The next comedy: What Just Happened, the newest attempt from the increasingly irrelevant Barry Levinson to keep himself in the game. Pity he chose the ludicrously overworked Hollywood satire genre for the attempt.
Wrapping things up with Mark Wahlberg in a Gothic CGI epic video game adaptation, Max Payne, and while there must eventually be a video game movie that’s remotely decent…I take that back, there really doesn’t. And then some bit of pasty humanism titled The Secret Life of Bees.
24.10.2008
If it’s Halloween, etc. Saw V. And yet people still claim that there’s a loving God.
But seriously, for the more adventurous viewer, today brings Fear(s) of the Dark, a French animation anthology. Except maybe not; it might actually be opening on the 24th, or that might just be New York, and why God why do we have the internet if three weeks before the fact this is the kind of half-information that’s out there? I might just catch it at the Festival and be done with it, myself.
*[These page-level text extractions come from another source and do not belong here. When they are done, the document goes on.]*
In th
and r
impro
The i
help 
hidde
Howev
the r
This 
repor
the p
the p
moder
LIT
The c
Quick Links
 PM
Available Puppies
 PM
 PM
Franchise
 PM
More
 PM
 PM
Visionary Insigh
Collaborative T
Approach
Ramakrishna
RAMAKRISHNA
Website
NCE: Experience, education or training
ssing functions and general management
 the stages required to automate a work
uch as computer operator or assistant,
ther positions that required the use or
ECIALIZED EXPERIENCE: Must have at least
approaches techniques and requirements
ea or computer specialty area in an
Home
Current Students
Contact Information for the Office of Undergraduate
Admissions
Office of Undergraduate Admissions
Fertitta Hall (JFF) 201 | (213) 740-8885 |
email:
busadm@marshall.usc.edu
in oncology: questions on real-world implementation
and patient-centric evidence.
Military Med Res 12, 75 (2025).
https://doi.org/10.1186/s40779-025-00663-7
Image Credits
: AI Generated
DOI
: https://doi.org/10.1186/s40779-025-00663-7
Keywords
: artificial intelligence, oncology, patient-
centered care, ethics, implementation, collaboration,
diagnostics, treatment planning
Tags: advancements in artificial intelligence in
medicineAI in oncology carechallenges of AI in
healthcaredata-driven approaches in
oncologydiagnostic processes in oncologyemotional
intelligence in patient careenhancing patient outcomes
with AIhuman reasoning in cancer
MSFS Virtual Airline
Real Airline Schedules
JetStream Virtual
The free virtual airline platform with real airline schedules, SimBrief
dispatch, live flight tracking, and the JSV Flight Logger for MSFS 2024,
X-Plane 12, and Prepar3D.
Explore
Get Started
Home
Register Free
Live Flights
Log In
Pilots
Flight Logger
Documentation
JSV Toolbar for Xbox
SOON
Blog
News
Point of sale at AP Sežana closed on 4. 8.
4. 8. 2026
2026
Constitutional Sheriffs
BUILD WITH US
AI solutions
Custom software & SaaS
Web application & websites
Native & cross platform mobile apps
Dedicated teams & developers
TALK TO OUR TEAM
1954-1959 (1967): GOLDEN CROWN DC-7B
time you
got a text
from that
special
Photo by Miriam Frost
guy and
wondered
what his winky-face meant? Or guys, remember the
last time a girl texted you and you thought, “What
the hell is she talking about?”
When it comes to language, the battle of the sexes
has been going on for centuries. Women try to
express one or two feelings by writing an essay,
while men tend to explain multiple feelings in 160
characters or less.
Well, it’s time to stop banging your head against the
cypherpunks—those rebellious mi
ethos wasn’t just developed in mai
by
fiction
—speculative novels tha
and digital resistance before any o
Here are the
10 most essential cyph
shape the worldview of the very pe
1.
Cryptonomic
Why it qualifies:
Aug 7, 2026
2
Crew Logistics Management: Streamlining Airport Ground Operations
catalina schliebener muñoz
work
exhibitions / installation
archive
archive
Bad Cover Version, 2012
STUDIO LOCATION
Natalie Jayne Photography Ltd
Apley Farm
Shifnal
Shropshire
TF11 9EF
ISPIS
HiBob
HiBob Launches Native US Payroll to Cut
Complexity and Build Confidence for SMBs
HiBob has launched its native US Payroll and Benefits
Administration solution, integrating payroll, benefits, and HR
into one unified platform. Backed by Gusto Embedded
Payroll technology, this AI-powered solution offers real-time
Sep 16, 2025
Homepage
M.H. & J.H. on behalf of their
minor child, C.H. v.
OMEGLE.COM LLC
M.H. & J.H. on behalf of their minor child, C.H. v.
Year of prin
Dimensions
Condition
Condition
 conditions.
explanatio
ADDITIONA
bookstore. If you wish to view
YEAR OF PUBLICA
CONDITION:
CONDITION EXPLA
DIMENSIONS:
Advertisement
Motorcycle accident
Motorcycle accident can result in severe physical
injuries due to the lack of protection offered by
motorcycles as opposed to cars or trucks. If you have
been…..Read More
Two prestige films to clear the palate: Clint Eastwood’s Changeling, which can I be honest? I adore Clint – I was way ahead of the curve on the whole “one of America’s greatest directors” thing, and I haven’t budged – but I look at the trailer, and I think, this does not look like a very interesting movie. Besides, J. Michael Straczynski tends only to be a great writer when he’s writing Babylon 5. But I’m sure it will look amazing. I have the exact opposite fear about Charlie Kaufman’s directorial debut, Synecdoche, New York: no doubt it’s a great story, but what’s he like behind the camera?
The disposables: a PG-13 horror film (meh) with an overqualified cast, Passengers, a long-delayed cop movie, Pride and Glory, and the theatrical fucking release of High School Musical 3.
31.10.2008
And then it was Halloween itself, the day marked by two very different horror pictures: for the teens and tweens, The Haunting of Molly Hartley, about a young girl who learns that terrible things will happen when she turns 18 – I can’t figure out what that metaphor might be about – and for the easily satisfied adult, Splinter, about a bunch of people trapped in a building. Groundbreaking!
Kevin Smith teams with Seth Rogen and Elizabeth Banks – and I know which one I think will be a better fit to the writer/director’s sensiblities – for Zack and Miri Make a Porno, which at least has an amusingly straightforward title, even if Smith’s recent track record makes me more nervous than excited.
And 29 films from where we started, that’s that!